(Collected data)
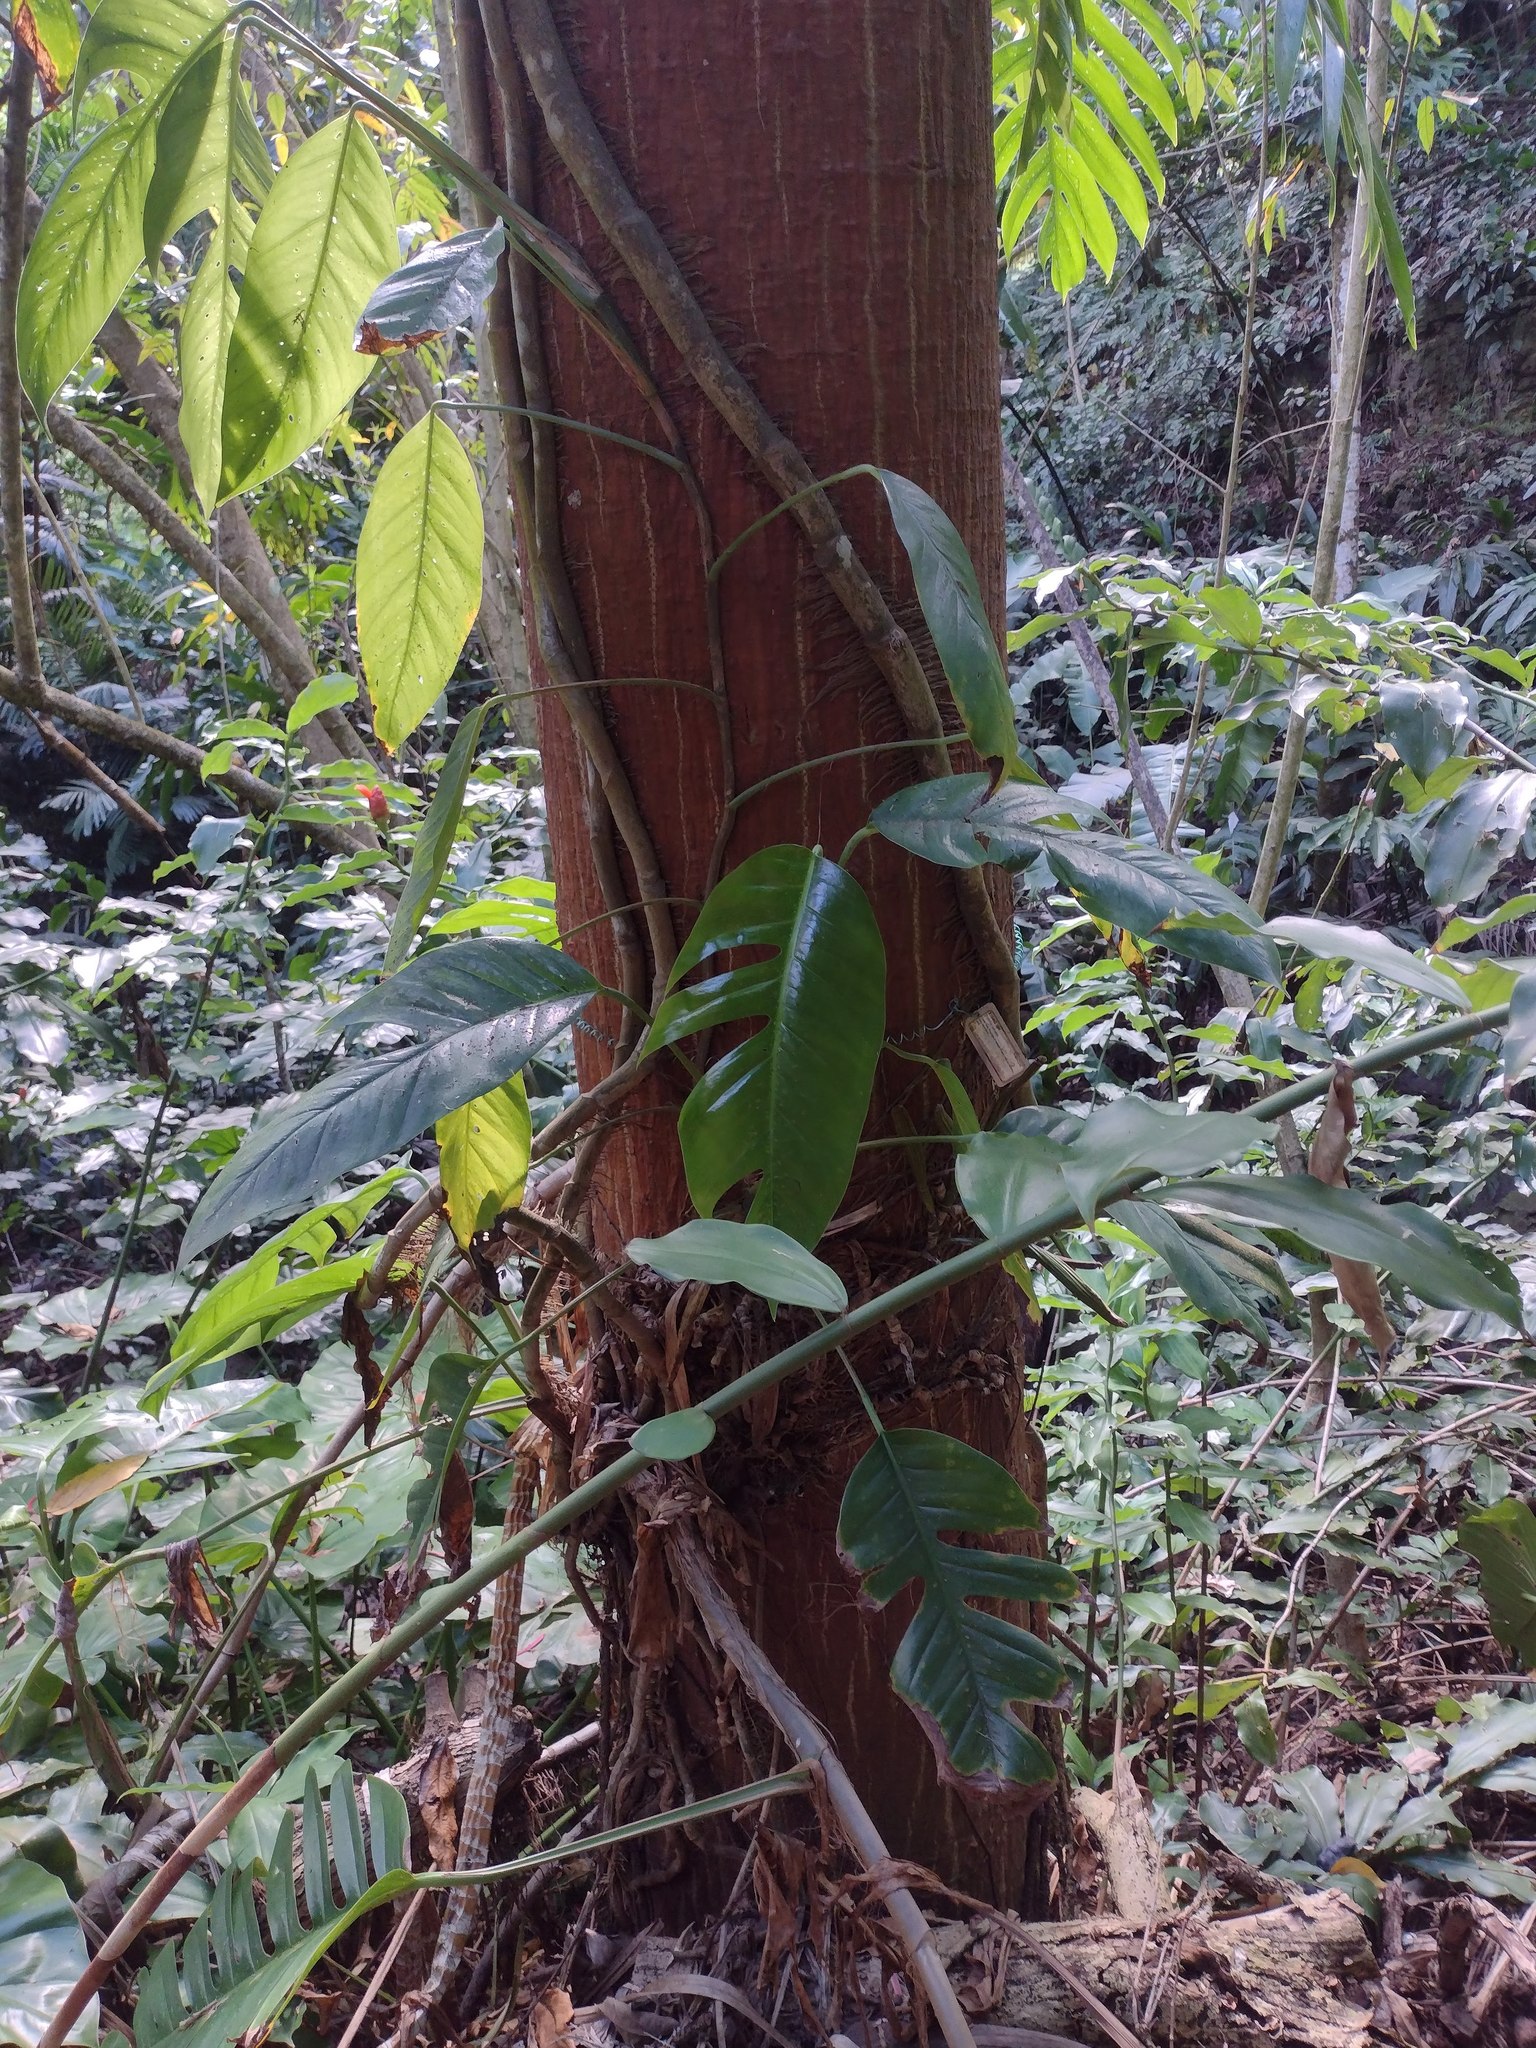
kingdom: Plantae
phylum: Tracheophyta
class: Liliopsida
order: Alismatales
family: Araceae
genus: Epipremnum
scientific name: Epipremnum pinnatum
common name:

### WHAT TO DO
Rewrite the lines of the material with "scientific name" swapped for "binomial name" and everything else left as it is. Leave the pictures out of your answer.

### EXPECTED ANSWER
kingdom: Plantae
phylum: Tracheophyta
class: Liliopsida
order: Alismatales
family: Araceae
genus: Epipremnum
binomial name: Epipremnum pinnatum
common name:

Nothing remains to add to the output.